Disclosure requirements – Lithuania

22.04.2024

Disclosure Category: 2

In the case of holdings in Lithuanian securities, Clearstream Banking can be under an obligation, to disclose, or being asked to disclose the identity of beneficial owners holding applicable positions.

Consent

Clients are hereby deemed to consent to disclosure and to the appointment of the requestor (for example, but not limited to, the issuer or its agent) as their attorney-in-fact, under power of attorney, to collect from Clearstream Banking such information as is required to be disclosed. Clients not willing to give this consent cannot hold such securities and/or financial instruments in their account with Clearstream Banking.

Disclosure requirements

In line with local laws and regulations, such as the Law on Companies, the Law on Markets in Financial Instruments, the Law of the Republic of Lithuania on Financial Reporting by Undertakings and the Code of Administrative Offences effective 3 September 2020, as well as the Directive (EU) 2017/828 of 17 May 2017 and implementing Regulation (EU) 2018/1212, Clearstream Banking or its depository may be due to disclose holding information and details of beneficial ownership with respect to the Eligible Securities held with Clearstream Banking's securities account.

Background and legal basis

The Law on Markets in Financial Instruments of the Republic of Lithuania (Articles 10 and 67) establishes a notification obligation if a beneficiary owner intends to undertake the acquisition or increase of holding which result will cause the crossing of the thresholds described below.

Also, Articles 64, 65, 67, and 89 of the Law on Markets in Financial Instruments stipulate that accounts of clients of account managers registered in Member States or third countries may be opened in the name of the account managers, indicating that they act as account managers and that the account has been opened on behalf of the client. Account managers of Member States or third countries, upon request by the Supervisory Authority or the Central Securities Depository (Nasdaq CSD), shall disclose the clients on whose behalf the financial instruments have been acquired. This means that the CSD has a right to require and get such information at beneficial owner level.
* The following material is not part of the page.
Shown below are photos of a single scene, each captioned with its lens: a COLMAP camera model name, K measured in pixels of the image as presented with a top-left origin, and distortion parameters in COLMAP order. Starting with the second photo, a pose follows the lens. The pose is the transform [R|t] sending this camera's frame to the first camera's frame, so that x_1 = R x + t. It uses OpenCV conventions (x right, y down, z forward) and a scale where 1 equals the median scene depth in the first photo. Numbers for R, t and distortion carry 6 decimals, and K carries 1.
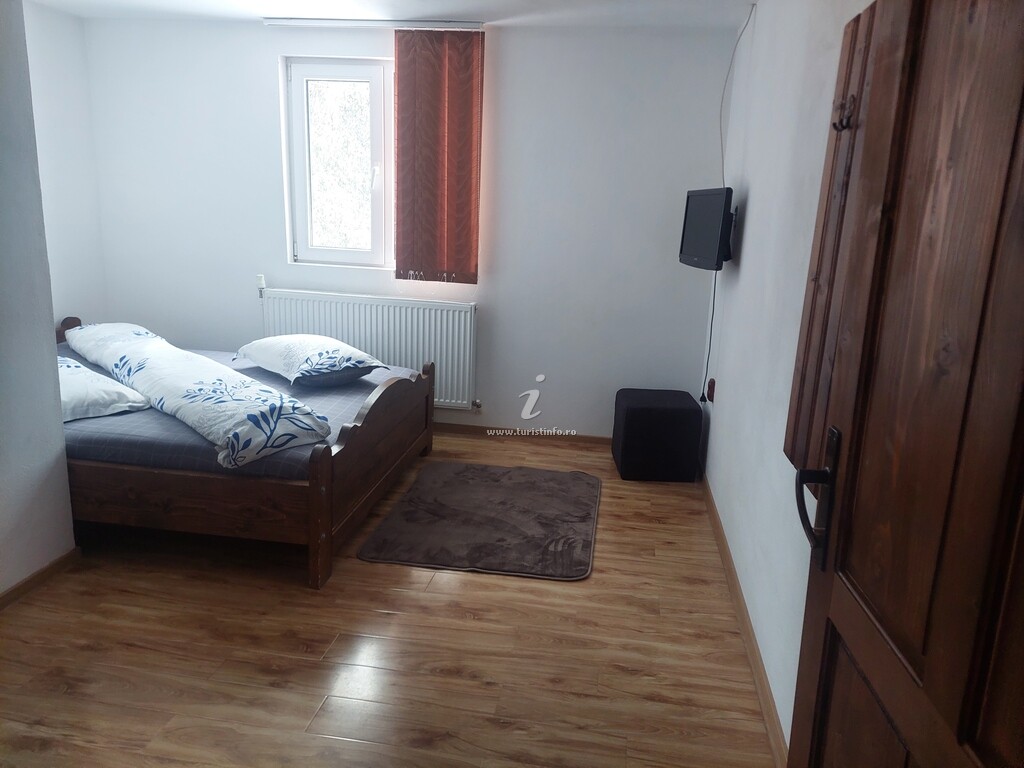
lens RADIAL K [[761.9, 0, 512.0], [0, 761.9, 384.0], [0, 0, 1]] dist [0.022076, -0.002168]
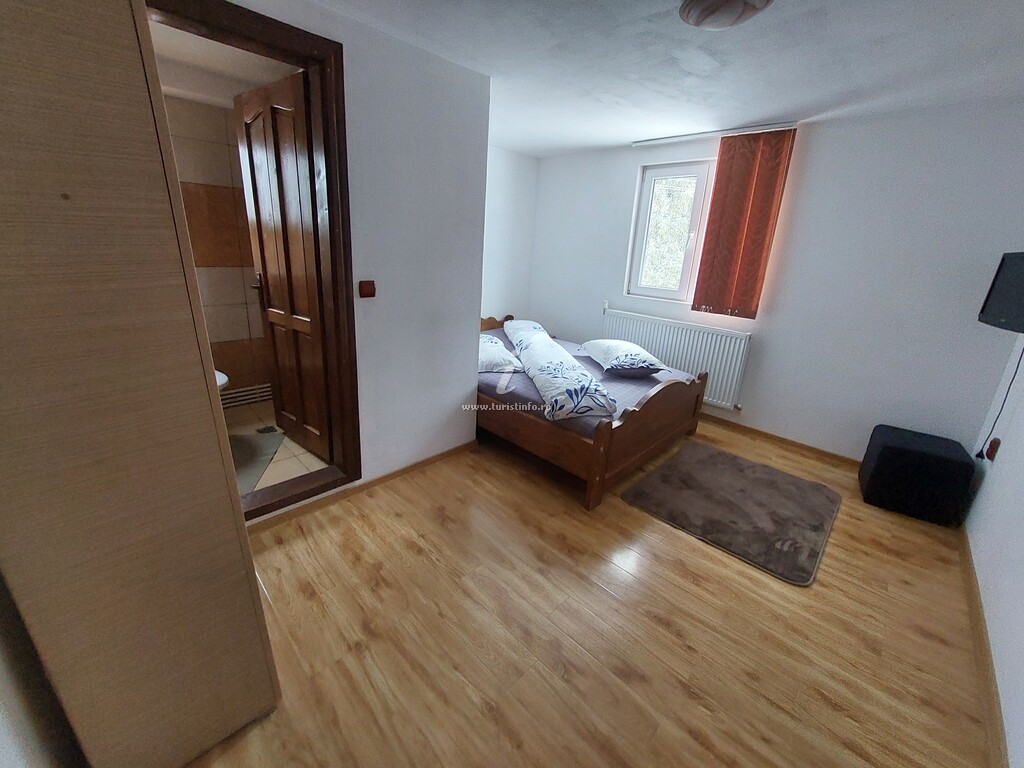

Directive (EU) 2017/828 of 17 May 2017 amending Directive 2007/36/EC as regards the encouragement of long-term shareholder engagement (the second shareholder’s rights directive “SRD II”) has been transposed into the Law on Markets in Financial Instruments, the Law on Companies, the Law of the Republic of Lithuania on Financial Reporting by Undertakings and the Code of Administrative Offences in 27 June 2019, with entry into force on 3 September 2020 (SDR II Law).

Sanctions

Failure to fulfil instructions of the Supervisory Authority, not providing the Supervisory Authority with the information specified in this and other laws or hindering the Supervisory Authority or its authorised persons to perform investigations or inspections is possibly subject to a fine – up to EUR 28,962, and may incur in the suspension of voting rights for a period of two years by the Supervisory Authority.

Obligation to report threshold crossings

The obligation to report the crossing of thresholds falls on the beneficial owner (that is, the party eligible to vote) as follows.

Thresholds for securities listed on the Lithuanian regulated markets

Article 25 of the Law on Securities of the Republic of Lithuania stipulates that a financial brokerage firm, in the sense defined in that Law, which transaction(s) induce(s) the resulting holding to reach, exceed or fall below 5%, 10%, 15%, 20%, 25%, 30%, 50%, 75%, or 95% of voting rights at the general meeting of shareholders of an issuer, must notify the Supervisory Authority and the issuer within four (4) trading days after passing the thresholds.

Shareholder identification as set out in the SRD II Law

The SRD II Law provides for the right for issuers to identify their shareholders.

Issuers can request intermediaries at each level of a custody chain to promptly provide relevant information to facilitate such identification.

In accordance with SDR II Law as amended, an intermediary (in this case, Clearstream Banking) shall, upon receipt of the shareholder identification disclosure request, transmit a similar request to the next intermediaries in the custody chain (that is, Clearstream Banking clients with holdings in the requested securities). A response to the shareholder identification disclosure request shall be sent by every intermediary in the custody chain directly to the recipient's address defined in the request and without delay. Clearstream Banking will generate the response as required, with information regarding the shareholder's identity, limited to Clearstream Banking books only.

Fulfilment of the SRD II disclosure that take place prior to a meeting event, and subsequent registration of the beneficial owner in the Company’s register, is a conditional pre-requisite for votes to be accepted. Failure to disclose will therefore result into votes of non-registered shareholders to be rejected.

Clients are hereby informed and acknowledge that, according to SRD II, and its transposition into the Law on Companies, the Law on Markets in Financial instruments, the Law of the Republic of Lithuania on Financial Reporting by Undertakings and the Code of Administrative Offences, the intermediary that discloses information concerning the identity of shareholders for the purposes of the SRD II rules (including Clearstream Banking) shall not be considered to be in breach of any restriction on disclosure of information imposed by contract or by any legislative, regulatory or administrative provision.